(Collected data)
◆ ◆ ◆ ◆ ◆
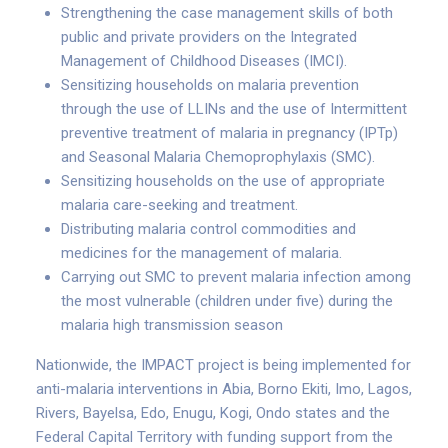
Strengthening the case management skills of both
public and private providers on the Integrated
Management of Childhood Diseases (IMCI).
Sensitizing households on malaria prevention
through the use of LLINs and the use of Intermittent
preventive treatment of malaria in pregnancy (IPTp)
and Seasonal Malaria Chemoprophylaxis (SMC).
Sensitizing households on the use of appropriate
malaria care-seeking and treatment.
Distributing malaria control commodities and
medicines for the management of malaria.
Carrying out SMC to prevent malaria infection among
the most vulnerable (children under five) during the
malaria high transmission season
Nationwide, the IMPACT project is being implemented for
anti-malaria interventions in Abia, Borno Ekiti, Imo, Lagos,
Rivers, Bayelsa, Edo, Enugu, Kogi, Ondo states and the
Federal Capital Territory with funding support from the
◆ ◆ ◆ ◆ ◆
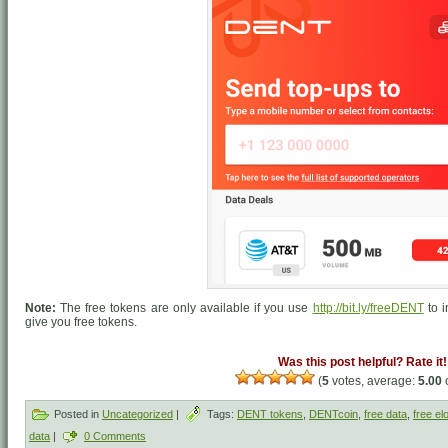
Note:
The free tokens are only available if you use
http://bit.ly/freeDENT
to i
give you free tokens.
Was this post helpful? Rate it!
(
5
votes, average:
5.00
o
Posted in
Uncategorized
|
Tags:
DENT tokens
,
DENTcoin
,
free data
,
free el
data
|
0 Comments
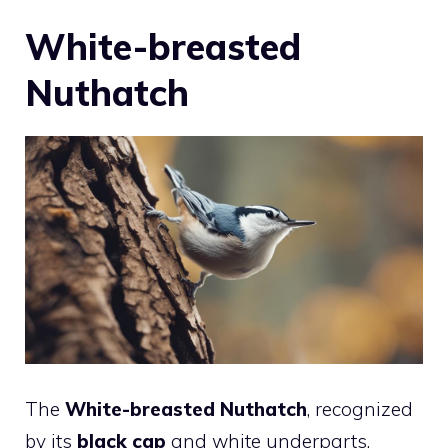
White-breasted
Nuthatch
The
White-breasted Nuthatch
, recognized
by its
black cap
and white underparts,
◆ ◆ ◆ ◆ ◆
== TRY IT ==
Starting from the data above, filter for lines with "breasted" and copy each one.

== WRITTEN ANSWER ==
White-breasted
White-breasted Nuthatch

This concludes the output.